Even if we experienced few complications in our rather small population of females, wound infections, seroma, capsular contraction, and displacement of the implant must be expected at the same or potentially even higher rate compared with conventional breast augmentation. Thus, a profound understanding of the associated risks and postoperative morbidity is most important to enhance preoperative counseling.
We consider subpectoral positioning superior to the subglandular approach to limit visibility of the implant.

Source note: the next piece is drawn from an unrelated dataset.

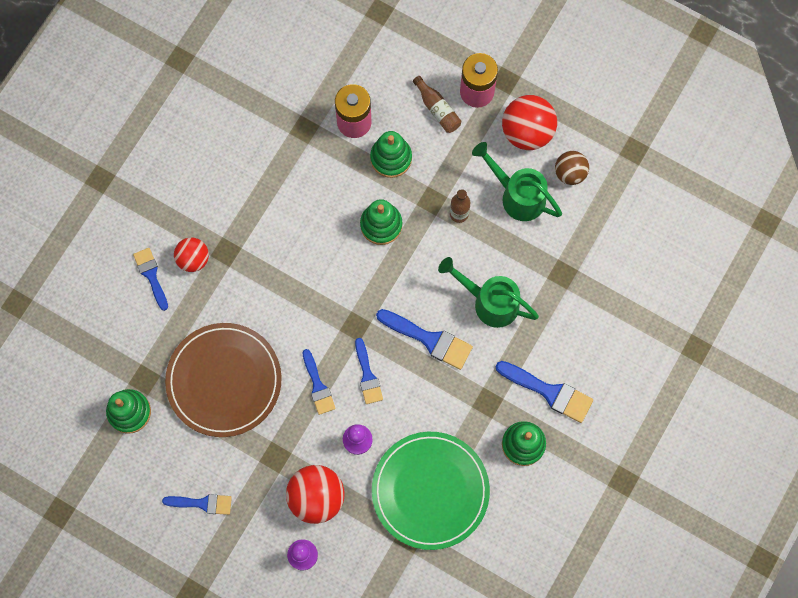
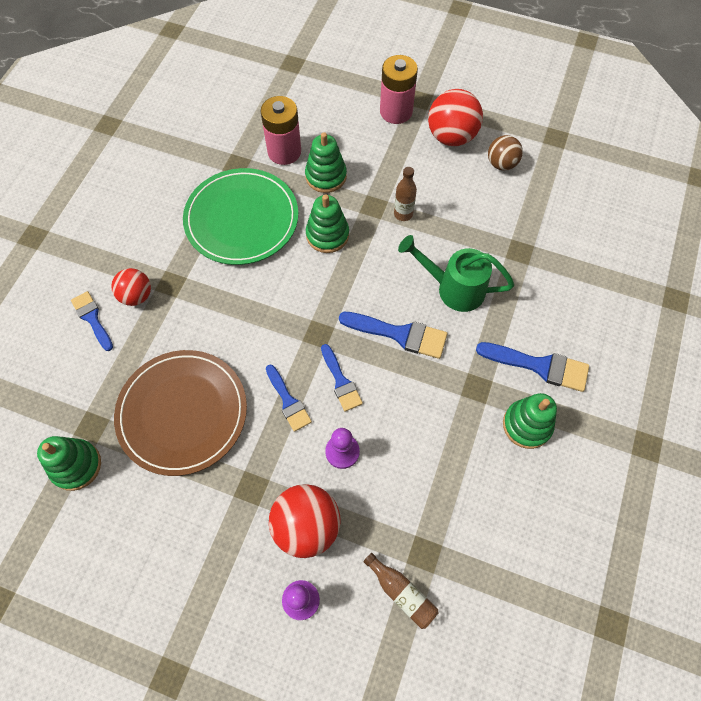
camera: 10 degrees left, 10 degrees down
(202, 503) = (171, 558): blue brush -> none
(430, 491) = (436, 495): green plate -> green plate (241, 219)
(437, 109) = (362, 130): brown bottle -> brown bottle (401, 592)
(517, 195) = (456, 189): green watering can -> none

In literature, there are data on implant rotation in anatomic implants (Mentor Worldwide LLC, Santa Barbara, CA and Allergan Inc., Irvine, CA) of 42% of patients and 27% of the implants on average follow-up time of 5 years verified on high-resolution ultrasound (HRUS).10 We must suspect having the same rate of malrotation in our patients if imaging was performed. It might even be higher considering the lower pole moving downward by gravitational force from its medial or lateral position as placed intraoperatively. Because our patients showed no clinical suspicion of implant rotation, no further imaging studies were ordered.
Clearly, more large-scale and long-term observational studies using clinical, quantitative, and reproducible methods using MRI and/or HRUS should be conducted.